In Salem v. Royal Air Maroc, No. 15-CV-5909 (KBF), 2016 WL 1717219, (S.D.N.Y. Apr. 28, 2016), the Southern District of New York dismissed plaintiff’s claims of discrimination occurring in Egypt, arising from conduct by agents of a foreign entity (Royal Air Maroc).
Judge Forrest held that “neither federal nor state and local discrimination laws protect [plaintiff] against allegedly discriminatory conduct of a foreign corporation occurring outside of the United States.”
It explained:
[T]he federal antidiscrimination statute, 42 U.S.C. § 1981, does not apply to discriminatory conduct that occurs outside U.S. Territory. The statute states, “All persons within the jurisdiction of the United States shall have the same right in every State and Territory to make and enforce contracts … as is enjoyed by white citizens.” As the Second Circuit has held, nothing in the language or the structure or history of Section 1981 suggests that Congress intended the statute to reach discrimination against individuals outside the territorial jurisdiction of the United States. In the absence of contrary expressed intention of Congress, there is a presumption against extraterritorial application of statutes.

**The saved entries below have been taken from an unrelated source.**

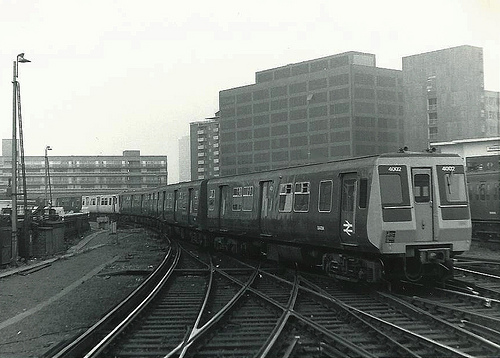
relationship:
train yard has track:
[2, 221, 497, 356] [42, 228, 500, 358]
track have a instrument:
[42, 228, 500, 358] [16, 53, 31, 63]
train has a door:
[55, 154, 471, 288] [412, 167, 435, 243]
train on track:
[55, 154, 471, 288] [42, 228, 500, 358]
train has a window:
[55, 154, 471, 288] [317, 180, 332, 213]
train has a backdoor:
[55, 154, 471, 288] [341, 173, 358, 244]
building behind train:
[402, 44, 500, 153] [55, 154, 471, 288]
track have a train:
[42, 228, 500, 358] [55, 154, 471, 288]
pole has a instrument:
[14, 51, 26, 267] [16, 53, 31, 63]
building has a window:
[402, 44, 500, 153] [427, 95, 436, 104]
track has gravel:
[42, 228, 499, 357] [2, 224, 169, 356]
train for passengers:
[55, 154, 471, 288] [280, 183, 312, 214]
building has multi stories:
[402, 44, 500, 153] [400, 78, 474, 95]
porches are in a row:
[429, 95, 437, 106] [424, 50, 439, 150]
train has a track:
[55, 154, 471, 288] [42, 228, 499, 357]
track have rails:
[42, 228, 500, 358] [52, 241, 182, 356]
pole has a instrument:
[14, 51, 26, 267] [19, 53, 32, 63]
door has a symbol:
[412, 167, 435, 243] [421, 218, 427, 230]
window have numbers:
[377, 175, 405, 206] [388, 165, 403, 173]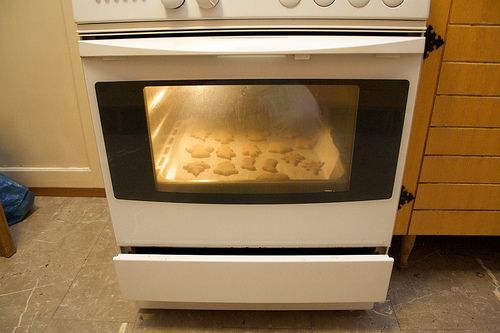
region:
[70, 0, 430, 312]
Cookies baking in white oven.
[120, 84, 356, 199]
cookies cooking in oven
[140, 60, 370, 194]
oven with light on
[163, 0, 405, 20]
white knobs on the stove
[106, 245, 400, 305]
drawer below oven slightly open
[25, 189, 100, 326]
square tile flooring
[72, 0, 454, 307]
photograph of cookies cooking in oven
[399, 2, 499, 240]
light colored wooded cabinets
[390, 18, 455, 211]
two black decorative hinges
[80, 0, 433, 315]
white and black stove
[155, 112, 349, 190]
cookies on silver tray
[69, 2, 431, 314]
Light colored oven with the light on inside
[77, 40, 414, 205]
Window in the door of an oven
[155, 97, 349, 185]
A tray of cookies baking inside an oven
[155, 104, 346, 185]
Sugar cookies on wax paper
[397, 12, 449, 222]
Two black hinges on a cabinet door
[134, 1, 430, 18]
Knobs on the front of a stove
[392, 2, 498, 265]
Wood cabinets in a kitchen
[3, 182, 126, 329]
Linoleum floor in a kitchen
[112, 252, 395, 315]
Drawer on the bottom of an oven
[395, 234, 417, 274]
Small wood leg holding up an cabinet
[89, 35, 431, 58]
white handle on stove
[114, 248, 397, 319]
a storage drawer under the oven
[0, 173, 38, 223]
a blue bag on the floor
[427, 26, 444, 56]
a black hinge on the cabinet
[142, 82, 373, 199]
a glass oven window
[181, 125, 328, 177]
sugar cookies baking in an oven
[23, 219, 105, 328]
gray tile on the floor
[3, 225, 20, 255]
a wooden chair leg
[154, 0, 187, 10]
a white control on the stove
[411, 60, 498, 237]
small cabinet drawers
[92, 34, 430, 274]
white oven in kitchen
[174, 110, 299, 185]
cookies baking in oven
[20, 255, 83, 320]
marble floor under oven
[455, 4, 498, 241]
wood cabinets on right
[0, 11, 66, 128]
white cabinet on left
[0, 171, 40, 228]
blue fabric on ground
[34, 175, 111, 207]
brown wood on bottom of cabinet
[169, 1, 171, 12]
white knob on oven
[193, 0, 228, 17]
white knob on oven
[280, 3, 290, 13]
white knob on oven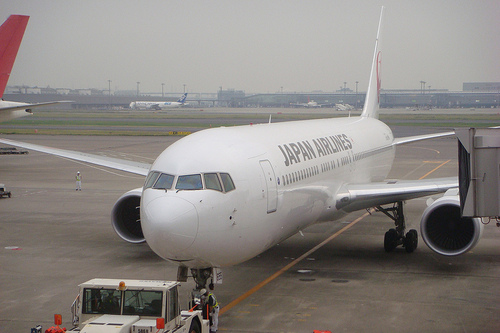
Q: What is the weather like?
A: It is cloudy.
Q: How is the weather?
A: It is cloudy.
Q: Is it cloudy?
A: Yes, it is cloudy.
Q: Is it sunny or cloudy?
A: It is cloudy.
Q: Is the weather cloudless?
A: No, it is cloudy.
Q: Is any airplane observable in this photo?
A: Yes, there is an airplane.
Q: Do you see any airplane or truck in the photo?
A: Yes, there is an airplane.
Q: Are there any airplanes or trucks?
A: Yes, there is an airplane.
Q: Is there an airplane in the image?
A: Yes, there is an airplane.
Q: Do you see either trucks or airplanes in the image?
A: Yes, there is an airplane.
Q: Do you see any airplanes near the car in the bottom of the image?
A: Yes, there is an airplane near the car.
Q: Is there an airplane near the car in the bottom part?
A: Yes, there is an airplane near the car.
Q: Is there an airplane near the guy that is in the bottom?
A: Yes, there is an airplane near the guy.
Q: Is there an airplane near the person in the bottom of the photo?
A: Yes, there is an airplane near the guy.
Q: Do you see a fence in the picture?
A: No, there are no fences.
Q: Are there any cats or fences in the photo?
A: No, there are no fences or cats.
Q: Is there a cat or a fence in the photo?
A: No, there are no fences or cats.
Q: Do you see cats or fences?
A: No, there are no fences or cats.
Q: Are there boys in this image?
A: No, there are no boys.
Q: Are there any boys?
A: No, there are no boys.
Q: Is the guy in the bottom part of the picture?
A: Yes, the guy is in the bottom of the image.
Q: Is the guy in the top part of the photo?
A: No, the guy is in the bottom of the image.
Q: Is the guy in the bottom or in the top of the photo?
A: The guy is in the bottom of the image.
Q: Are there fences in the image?
A: No, there are no fences.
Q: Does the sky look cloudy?
A: Yes, the sky is cloudy.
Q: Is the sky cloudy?
A: Yes, the sky is cloudy.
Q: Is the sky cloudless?
A: No, the sky is cloudy.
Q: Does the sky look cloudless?
A: No, the sky is cloudy.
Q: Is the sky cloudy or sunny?
A: The sky is cloudy.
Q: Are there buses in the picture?
A: No, there are no buses.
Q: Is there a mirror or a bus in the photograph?
A: No, there are no buses or mirrors.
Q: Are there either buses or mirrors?
A: No, there are no buses or mirrors.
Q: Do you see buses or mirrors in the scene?
A: No, there are no buses or mirrors.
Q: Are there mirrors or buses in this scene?
A: No, there are no buses or mirrors.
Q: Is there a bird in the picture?
A: No, there are no birds.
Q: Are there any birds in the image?
A: No, there are no birds.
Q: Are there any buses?
A: No, there are no buses.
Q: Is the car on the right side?
A: No, the car is on the left of the image.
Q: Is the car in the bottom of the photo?
A: Yes, the car is in the bottom of the image.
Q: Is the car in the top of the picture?
A: No, the car is in the bottom of the image.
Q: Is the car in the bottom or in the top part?
A: The car is in the bottom of the image.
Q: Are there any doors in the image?
A: Yes, there is a door.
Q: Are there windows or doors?
A: Yes, there is a door.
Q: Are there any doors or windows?
A: Yes, there is a door.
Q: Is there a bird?
A: No, there are no birds.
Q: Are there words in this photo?
A: Yes, there are words.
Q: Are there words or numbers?
A: Yes, there are words.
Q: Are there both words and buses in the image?
A: No, there are words but no buses.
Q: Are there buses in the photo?
A: No, there are no buses.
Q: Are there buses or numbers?
A: No, there are no buses or numbers.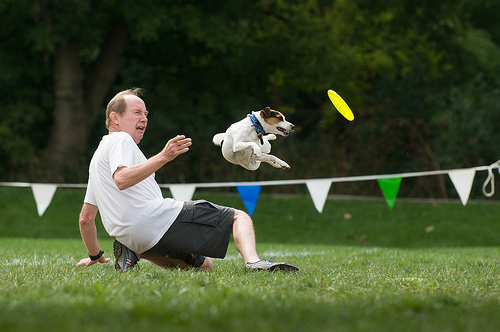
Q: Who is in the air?
A: A dog.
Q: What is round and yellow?
A: Frisbee.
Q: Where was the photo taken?
A: At a park.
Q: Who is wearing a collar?
A: The dog.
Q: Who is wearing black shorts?
A: The man.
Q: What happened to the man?
A: He fell.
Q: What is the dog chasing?
A: Frisbee.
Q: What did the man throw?
A: Frisbee.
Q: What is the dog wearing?
A: Blue collar.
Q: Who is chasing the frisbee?
A: The dog.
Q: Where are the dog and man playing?
A: On a grass field.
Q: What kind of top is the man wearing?
A: White t-shirt.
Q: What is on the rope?
A: Triangle flags.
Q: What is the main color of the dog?
A: White.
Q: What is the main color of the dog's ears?
A: Brown.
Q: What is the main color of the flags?
A: White.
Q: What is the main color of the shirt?
A: White.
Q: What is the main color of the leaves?
A: Green.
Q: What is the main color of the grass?
A: Green.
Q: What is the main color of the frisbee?
A: Yellow.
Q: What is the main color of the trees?
A: Green.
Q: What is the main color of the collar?
A: Blue.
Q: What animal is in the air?
A: A dog.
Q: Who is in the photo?
A: A man and his dog.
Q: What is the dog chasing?
A: A frisbee.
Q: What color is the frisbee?
A: Yellow.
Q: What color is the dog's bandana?
A: Blue.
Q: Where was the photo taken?
A: A park.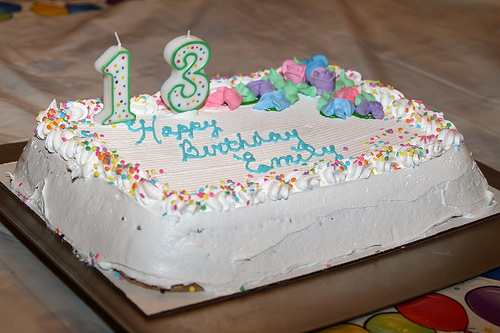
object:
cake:
[0, 26, 499, 293]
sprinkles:
[91, 145, 164, 195]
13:
[94, 30, 211, 125]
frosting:
[7, 134, 499, 298]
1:
[93, 30, 135, 125]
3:
[160, 30, 212, 114]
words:
[125, 111, 348, 173]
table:
[2, 0, 500, 333]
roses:
[206, 53, 386, 120]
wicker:
[114, 31, 121, 47]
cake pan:
[1, 141, 500, 333]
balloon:
[393, 294, 469, 332]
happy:
[125, 115, 223, 146]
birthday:
[179, 129, 308, 161]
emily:
[232, 142, 344, 175]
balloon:
[364, 312, 435, 333]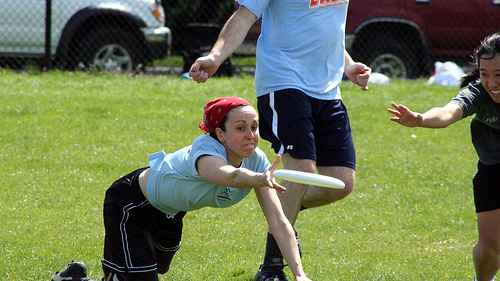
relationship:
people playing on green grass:
[80, 70, 498, 198] [26, 110, 117, 148]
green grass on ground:
[26, 110, 117, 148] [391, 227, 460, 260]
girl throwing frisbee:
[52, 93, 312, 280] [271, 164, 349, 194]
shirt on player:
[233, 0, 350, 97] [183, 0, 375, 277]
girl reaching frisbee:
[52, 96, 312, 281] [268, 159, 345, 192]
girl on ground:
[52, 96, 312, 281] [1, 50, 498, 278]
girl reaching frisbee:
[52, 96, 312, 281] [274, 165, 353, 191]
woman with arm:
[385, 31, 499, 278] [386, 80, 478, 131]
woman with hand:
[385, 31, 499, 278] [386, 100, 424, 129]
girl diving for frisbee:
[52, 96, 312, 281] [228, 161, 376, 215]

While in other contexts … Congress has decided to extend the application of civil rights statutes to cover conduct occurring outside the jurisdiction of the United States … through explicit legislative amendments, Congress has not legislated such an amendment for Section 1981. Similarly, New York state and local antidiscrimination statutes also do not apply to extraterritorial acts by foreign defendants.
The court also dismissed plaintiff’s claim against RAM “for sexual harassment towards [his] wife,” citing the fact that he made no allegations that he was personally sexually harassed. “[A] litigant must assert his or her own legal rights and interests, and cannot rest a claim to relief on the legal rights or interests of third parties.”